* WHAT THE TASK REQUIRES
Exactly the lines below starting at the line with "ติดต่องานบริการสื่อการศึกษา โทร. 0-4422-3069" and ending at the line with "Rue Norbert Segard" are wanted, with both ends included. Leave out the pictures and add no other lines.

Stored data entries

-*-

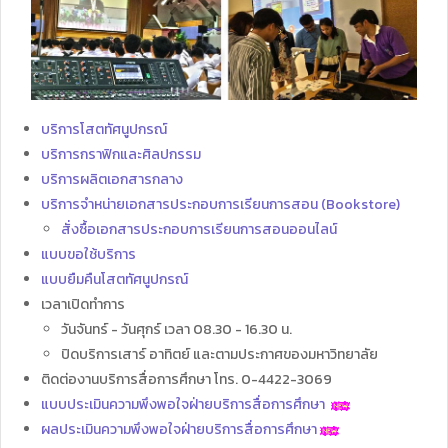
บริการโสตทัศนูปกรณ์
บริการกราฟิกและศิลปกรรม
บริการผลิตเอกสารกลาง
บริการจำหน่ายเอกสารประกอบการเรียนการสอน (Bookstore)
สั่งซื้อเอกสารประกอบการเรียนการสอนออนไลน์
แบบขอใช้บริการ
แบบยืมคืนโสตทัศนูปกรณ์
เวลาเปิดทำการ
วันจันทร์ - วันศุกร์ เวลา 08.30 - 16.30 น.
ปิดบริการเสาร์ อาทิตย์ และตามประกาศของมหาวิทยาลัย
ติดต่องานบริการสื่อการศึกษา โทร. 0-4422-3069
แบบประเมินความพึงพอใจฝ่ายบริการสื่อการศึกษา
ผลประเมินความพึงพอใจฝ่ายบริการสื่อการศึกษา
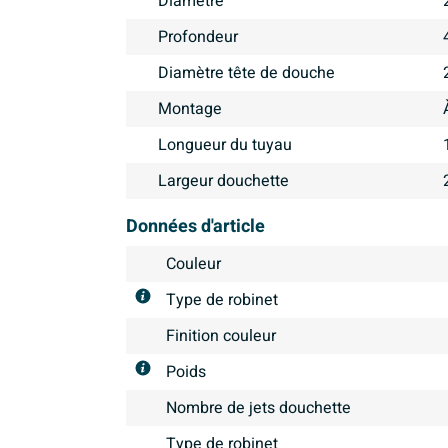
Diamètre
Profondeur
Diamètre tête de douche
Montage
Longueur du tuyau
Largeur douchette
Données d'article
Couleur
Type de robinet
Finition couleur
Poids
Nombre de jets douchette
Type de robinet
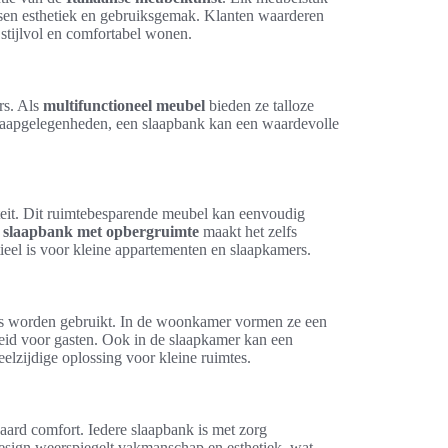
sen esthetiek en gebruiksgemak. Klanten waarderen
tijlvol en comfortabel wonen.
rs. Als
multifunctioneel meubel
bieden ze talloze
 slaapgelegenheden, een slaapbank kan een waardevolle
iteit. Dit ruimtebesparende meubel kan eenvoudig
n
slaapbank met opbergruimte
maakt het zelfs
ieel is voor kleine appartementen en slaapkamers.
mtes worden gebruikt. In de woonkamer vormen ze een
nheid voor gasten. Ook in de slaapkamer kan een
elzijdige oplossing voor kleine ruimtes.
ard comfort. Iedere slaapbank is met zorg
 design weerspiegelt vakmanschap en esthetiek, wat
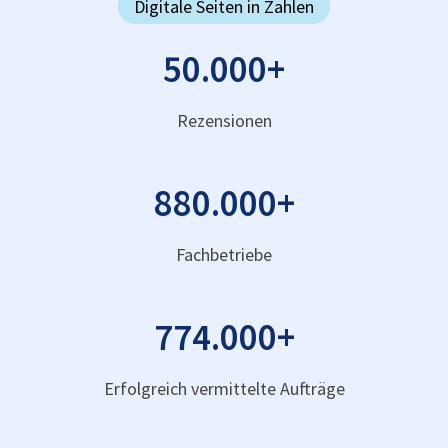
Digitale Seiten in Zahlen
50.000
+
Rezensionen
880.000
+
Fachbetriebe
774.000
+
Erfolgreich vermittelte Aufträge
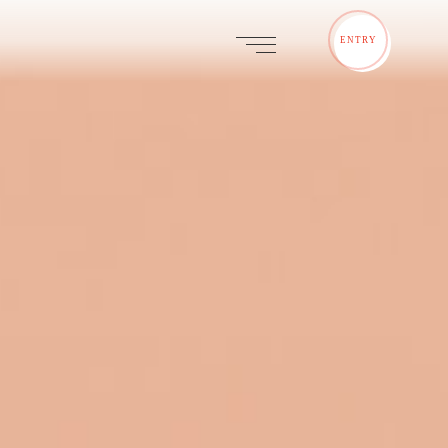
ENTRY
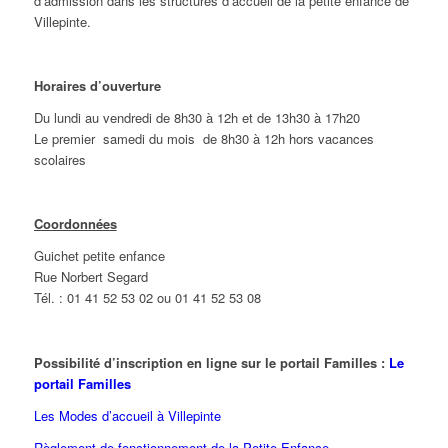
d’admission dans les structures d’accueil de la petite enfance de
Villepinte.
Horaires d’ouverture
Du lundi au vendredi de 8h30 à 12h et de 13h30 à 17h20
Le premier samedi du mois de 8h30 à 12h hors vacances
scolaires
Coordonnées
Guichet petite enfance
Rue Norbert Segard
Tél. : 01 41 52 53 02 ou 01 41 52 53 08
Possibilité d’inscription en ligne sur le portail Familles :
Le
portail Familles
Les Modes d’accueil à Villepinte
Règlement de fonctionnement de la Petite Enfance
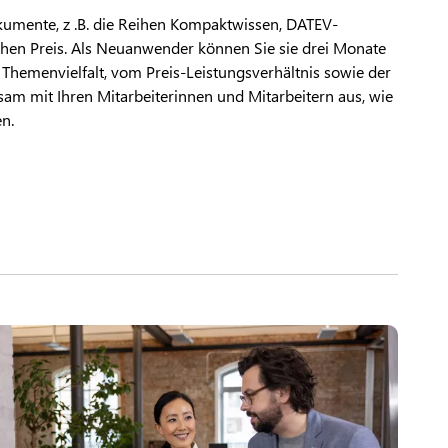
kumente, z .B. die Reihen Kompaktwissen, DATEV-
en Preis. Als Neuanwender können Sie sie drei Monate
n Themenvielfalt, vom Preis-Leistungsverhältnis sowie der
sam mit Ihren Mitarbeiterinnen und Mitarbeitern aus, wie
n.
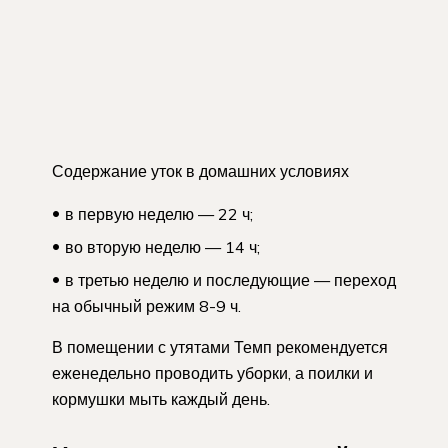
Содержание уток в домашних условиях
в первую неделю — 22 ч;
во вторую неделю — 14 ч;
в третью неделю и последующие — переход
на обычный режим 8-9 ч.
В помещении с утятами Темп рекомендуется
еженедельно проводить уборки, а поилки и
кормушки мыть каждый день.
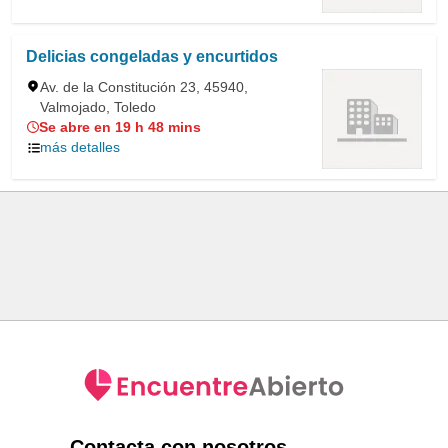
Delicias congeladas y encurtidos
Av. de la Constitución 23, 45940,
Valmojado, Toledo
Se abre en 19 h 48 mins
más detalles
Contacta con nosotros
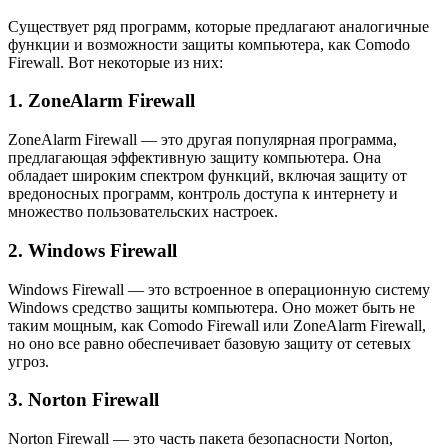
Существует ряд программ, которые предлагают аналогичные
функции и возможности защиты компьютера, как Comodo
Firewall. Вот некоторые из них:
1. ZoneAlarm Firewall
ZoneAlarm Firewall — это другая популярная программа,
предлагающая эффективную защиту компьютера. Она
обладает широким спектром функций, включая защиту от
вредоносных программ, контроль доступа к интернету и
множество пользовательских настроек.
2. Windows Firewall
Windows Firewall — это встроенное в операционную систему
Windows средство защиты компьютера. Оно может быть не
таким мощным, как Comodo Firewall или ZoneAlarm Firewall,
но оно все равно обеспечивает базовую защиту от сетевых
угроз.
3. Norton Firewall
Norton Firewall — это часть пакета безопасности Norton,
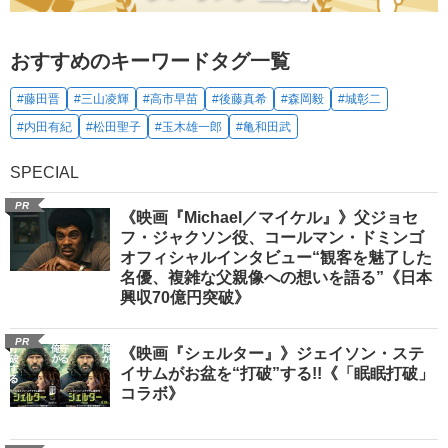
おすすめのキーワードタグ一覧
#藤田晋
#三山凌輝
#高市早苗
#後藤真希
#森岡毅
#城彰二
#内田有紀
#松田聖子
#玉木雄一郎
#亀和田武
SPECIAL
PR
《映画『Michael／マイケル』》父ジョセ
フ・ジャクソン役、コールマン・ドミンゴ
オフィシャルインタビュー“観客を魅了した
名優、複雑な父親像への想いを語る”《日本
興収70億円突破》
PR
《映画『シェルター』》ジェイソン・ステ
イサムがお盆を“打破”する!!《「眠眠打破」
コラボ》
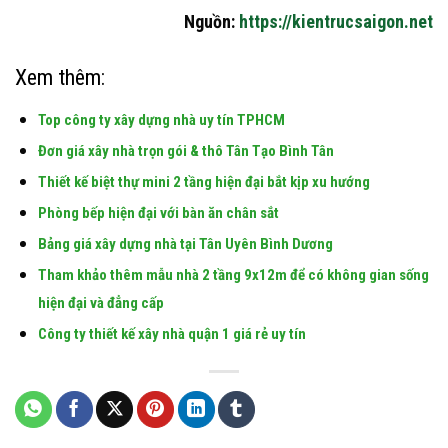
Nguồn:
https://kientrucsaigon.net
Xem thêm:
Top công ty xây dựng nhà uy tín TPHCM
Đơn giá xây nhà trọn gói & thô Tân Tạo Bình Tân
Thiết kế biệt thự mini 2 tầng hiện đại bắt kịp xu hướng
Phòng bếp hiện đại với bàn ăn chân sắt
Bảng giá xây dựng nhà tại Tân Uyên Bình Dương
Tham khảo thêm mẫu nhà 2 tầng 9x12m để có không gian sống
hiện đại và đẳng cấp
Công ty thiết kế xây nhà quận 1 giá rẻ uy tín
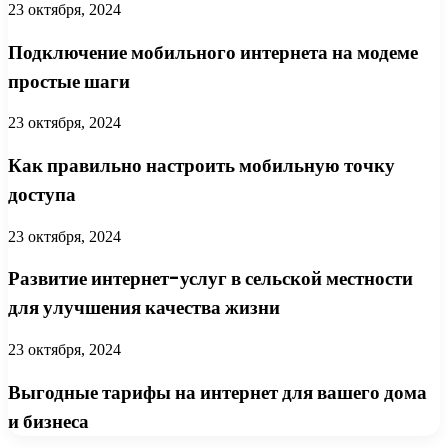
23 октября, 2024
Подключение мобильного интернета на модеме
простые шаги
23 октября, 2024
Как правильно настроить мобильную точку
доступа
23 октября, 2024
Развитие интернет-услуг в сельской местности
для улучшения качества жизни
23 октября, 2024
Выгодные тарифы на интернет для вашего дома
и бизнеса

-*-

* EXPECTED ANSWER
ติดต่องานบริการสื่อการศึกษา โทร. 0-4422-3069
แบบประเมินความพึงพอใจฝ่ายบริการสื่อการศึกษา
ผลประเมินความพึงพอใจฝ่ายบริการสื่อการศึกษา
Diamètre
Profondeur
Diamètre tête de douche
Montage
Longueur du tuyau
Largeur douchette
Données d'article
Couleur
Type de robinet
Finition couleur
Poids
Nombre de jets douchette
Type de robinet
sen esthetiek en gebruiksgemak. Klanten waarderen
tijlvol en comfortabel wonen.
rs. Als
multifunctioneel meubel
bieden ze talloze
 slaapgelegenheden, een slaapbank kan een waardevolle
iteit. Dit ruimtebesparende meubel kan eenvoudig
n
slaapbank met opbergruimte
maakt het zelfs
ieel is voor kleine appartementen en slaapkamers.
mtes worden gebruikt. In de woonkamer vormen ze een
nheid voor gasten. Ook in de slaapkamer kan een
elzijdige oplossing voor kleine ruimtes.
ard comfort. Iedere slaapbank is met zorg
 design weerspiegelt vakmanschap en esthetiek, wat
Digitale Seiten in Zahlen
50.000
+
Rezensionen
880.000
+
Fachbetriebe
774.000
+
Erfolgreich vermittelte Aufträge
ENTRY
d’admission dans les structures d’accueil de la petite enfance de
Villepinte.
Horaires d’ouverture
Du lundi au vendredi de 8h30 à 12h et de 13h30 à 17h20
Le premier samedi du mois de 8h30 à 12h hors vacances
scolaires
Coordonnées
Guichet petite enfance
Rue Norbert Segard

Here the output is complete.